Multi-tasking level? Total toss up. As a working momma, it would not be out of the question to be studying for boards while thinking about the results from a result neuropsychological evaluation while planning what to bring in for my child's Thanksgiving celebration and also beginning to think about Christmas lists and, oh yeah, wracking my brain for what we could have for dinner that evening. As a stay-at-home momma, it is common to be carrying on a conversation with my son, who may suddenly launch his 40-pound body on my back, while I am changing the diaper of a wriggling toddler and trying to think three steps ahead to ensure that everything we need for our planned outing is packed, a dinner plan is in the works, and the dog is cared for. Multi-tasking and mommahood are synonymous, whether you are a working momma or stay-at-home momma.

Emotional level? Without a doubt, with question or hesitation, being a working momma can be more emotionally one sense of the word. For me, I absolutely ached in my bones to be with my children when I was a full-time working momma. I missed them so desperately. As selfish as it may sound, I wanted to be with my own kids, helping them, teaching them, kissing their booboos, telling them many, many times a day, how much I love them. I loved my job, I loved helping other children and families, but I missed my own. Now, being a stay-at-home momma is also emotionally taxing in its own right at times, but only because I must be the bearer of discipline, and the soul care provider for two active kids, each and every day, which can take a toll at times. It is hard. But at the end of the day, I am with my kids. And even though it can be emotionally demanding and patience-stealing, it is worth it.

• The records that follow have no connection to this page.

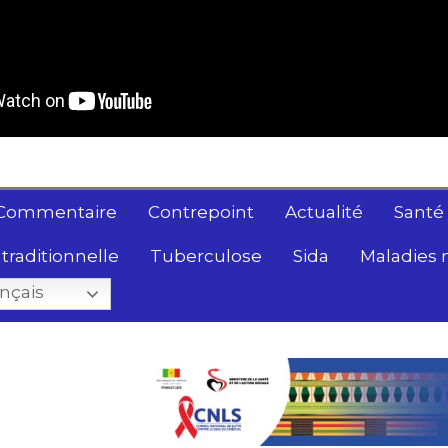
Commentaire
Contrepoint
Actualité
Santé
traditionnelle
Tuberculose
Sida
Maladies 
nçais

All in all, I honestly don't believe one job is harder than another. Each role is demanding in its individual ways. And I don't think one job is more important or more meaningful than the other. We need working mommas for the world to function. At the same time, I need, so deep in my soul, to be a stay-at-home momma right now, which is what makes my world go 'round. 

At the end of the day, we are all mommas, who love our babies, and want to do what's best for them, for our spouses, for ourselves, for our families, whatever that role may be.